→ **BRIEF**:
Scan the listing for the word "moved" and report every line that contains it.

◇ ◇ ◇

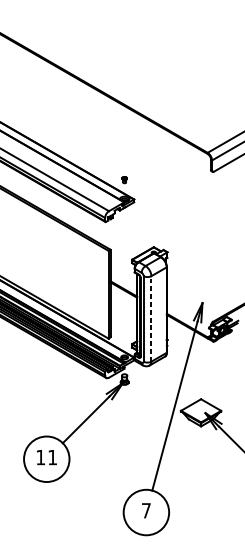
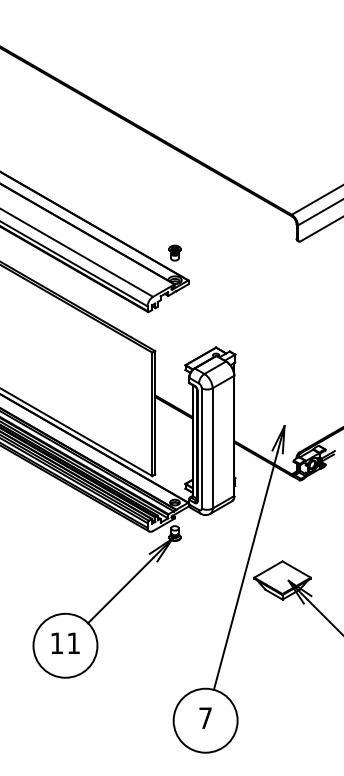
part: (124, 179) -> (174, 252), size x1.67
line: (151, 318) -> (212, 447), dashed -> solid

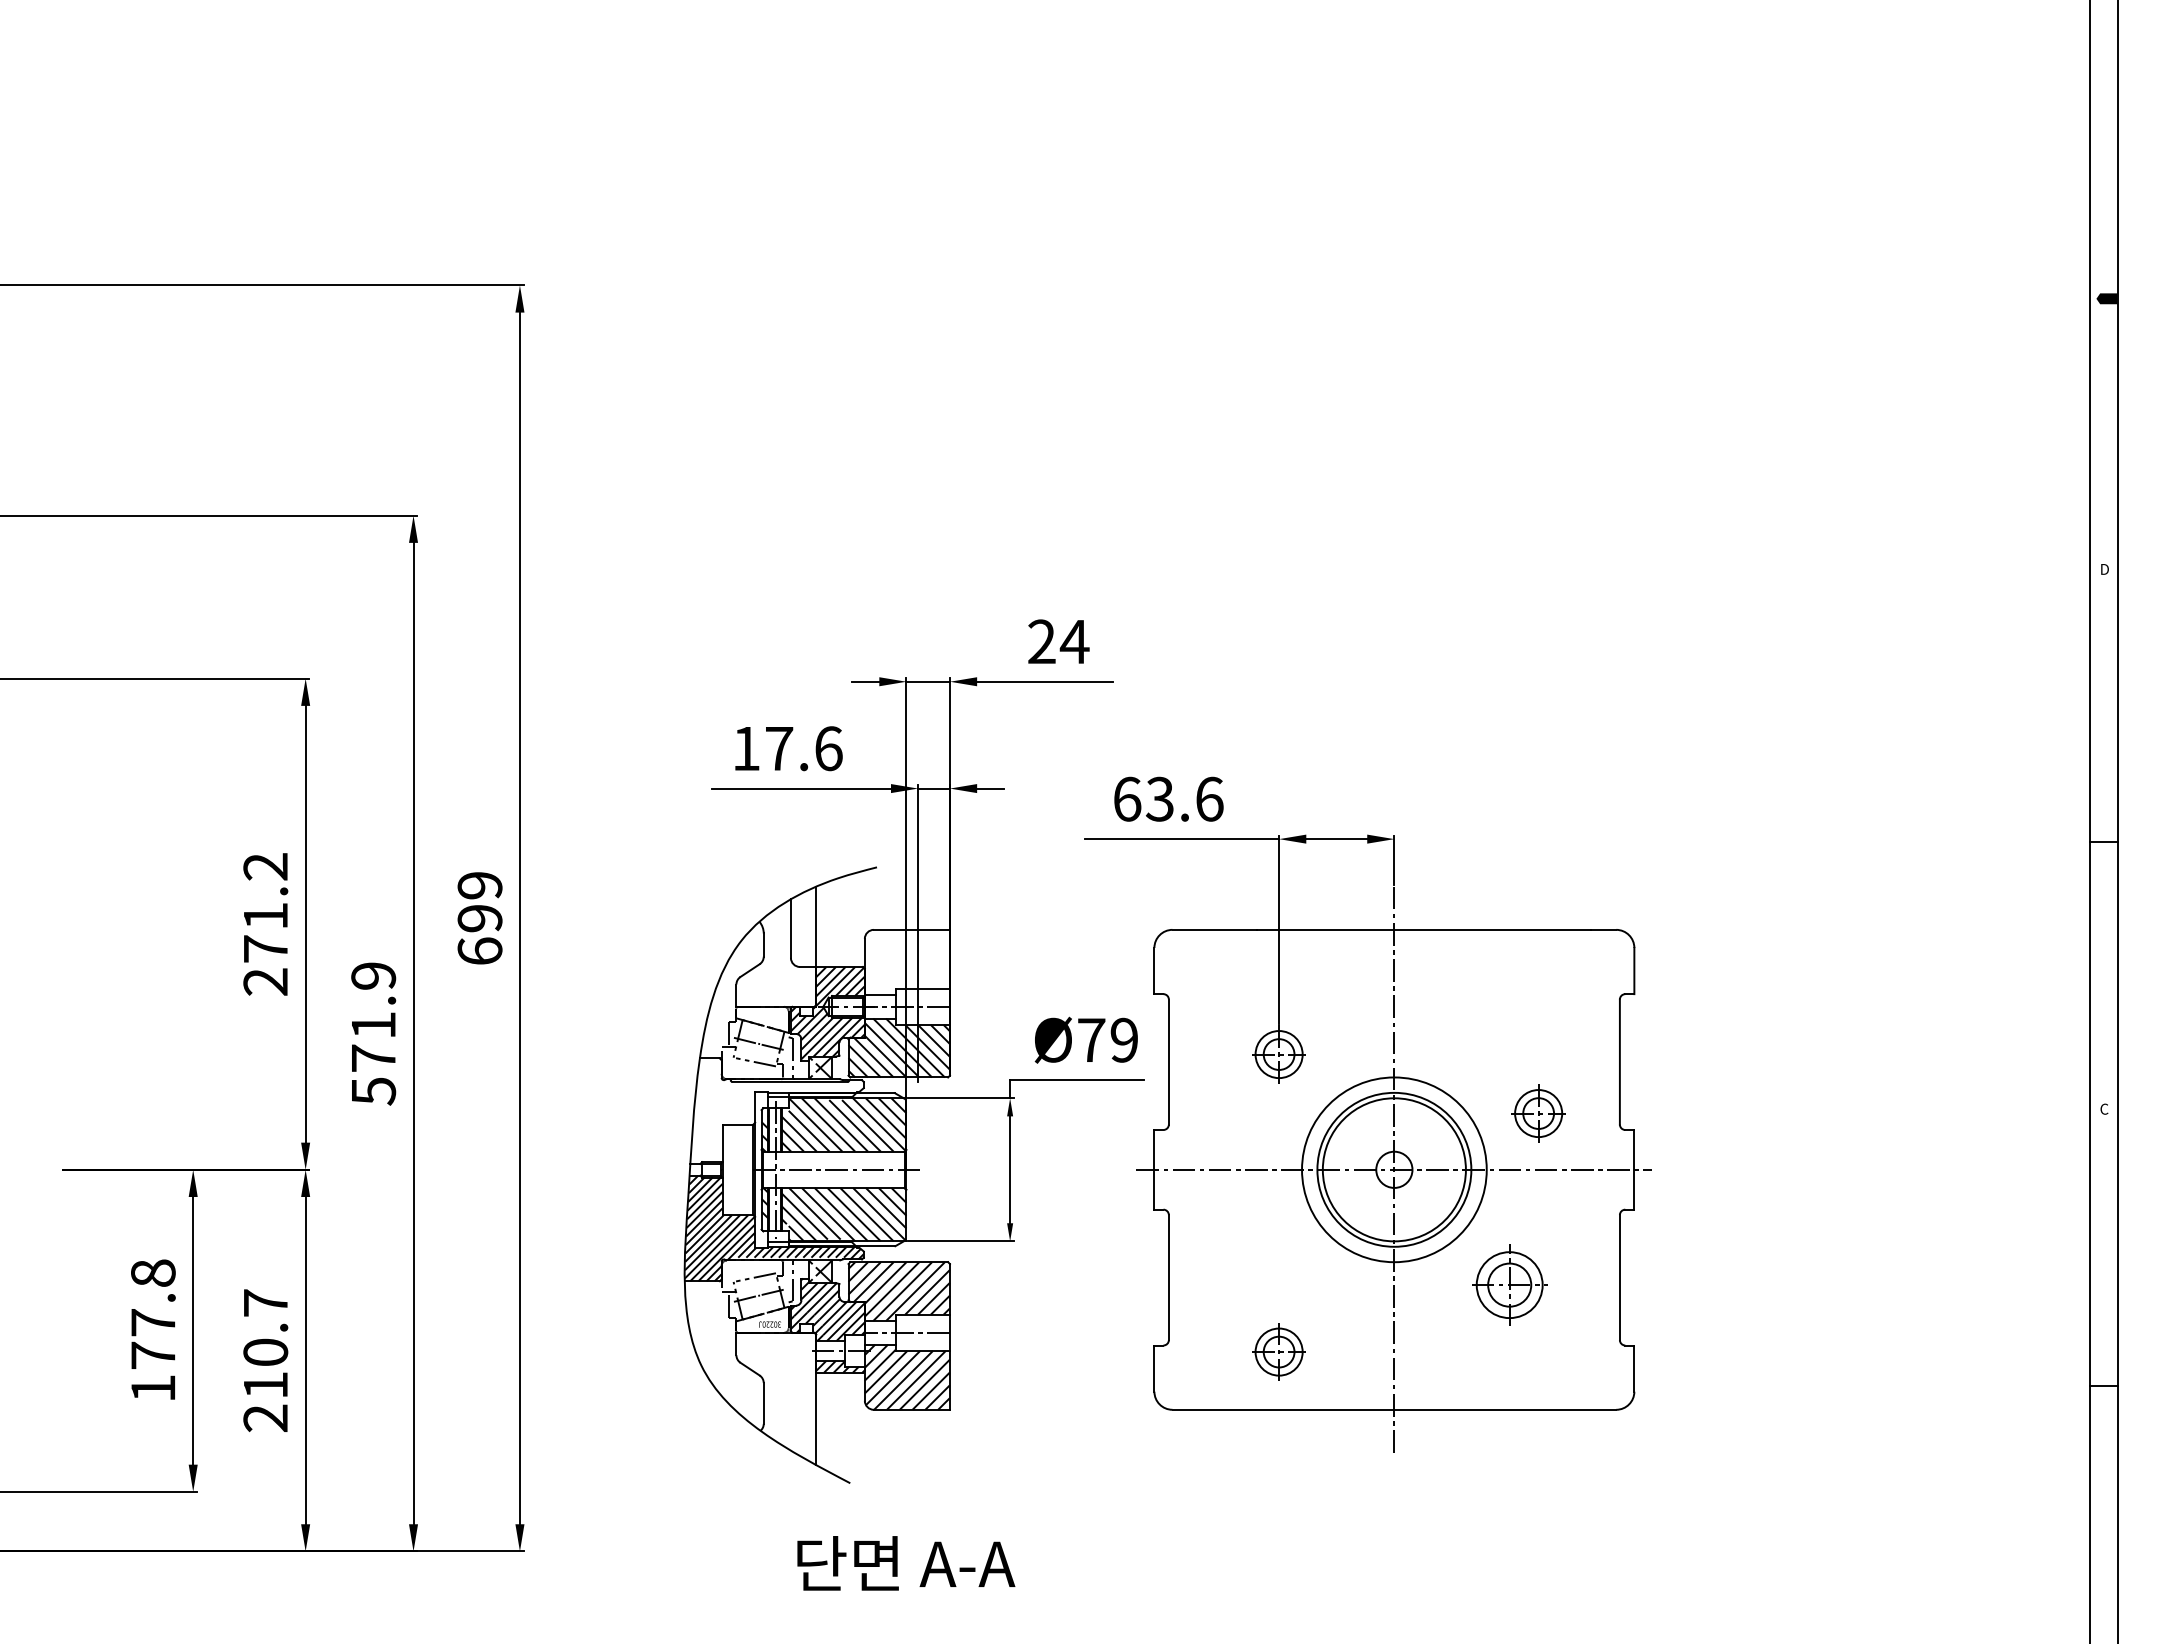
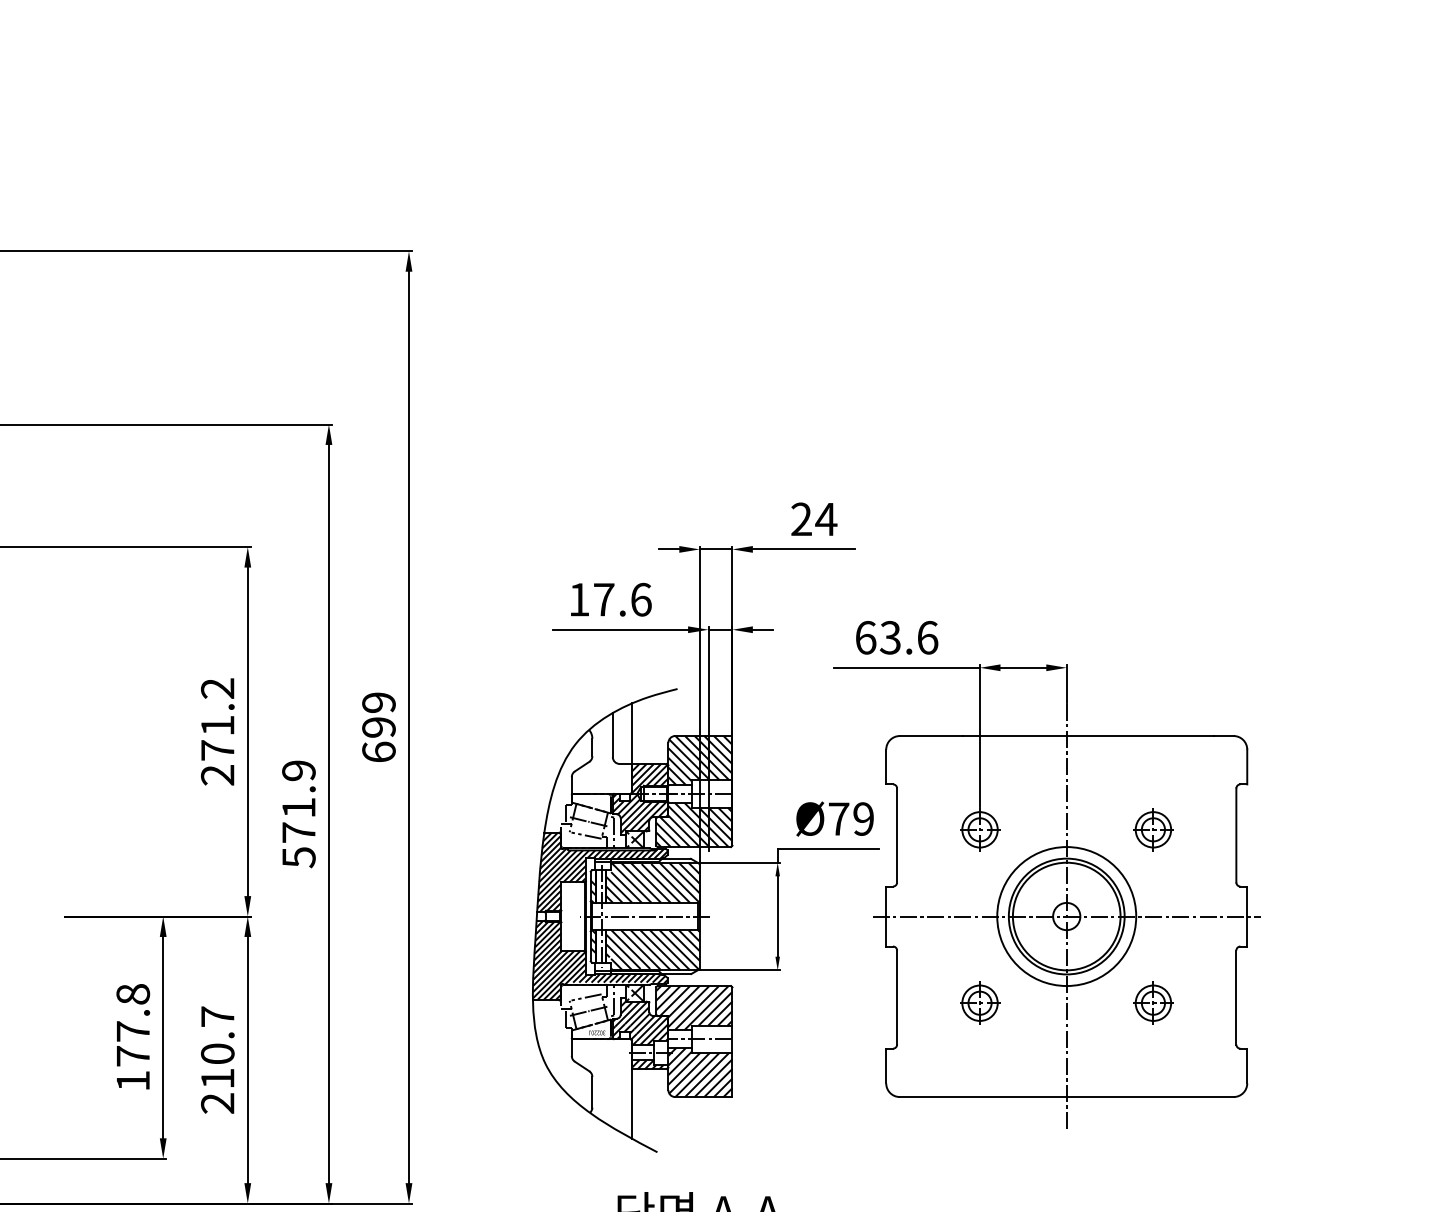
hatch: (906, 962) -> (699, 760), added
hatch: (776, 1110) -> (601, 871), added
part: (1538, 1113) -> (1153, 829), moved
part: (1509, 1284) -> (1153, 1002), size x0.71
part: (1278, 1351) -> (979, 1002), moved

◇ ◇ ◇

→ **SOLUTION FOR THIS EXERCISE**:
part: (1538, 1113) -> (1153, 829), moved
part: (1278, 1351) -> (979, 1002), moved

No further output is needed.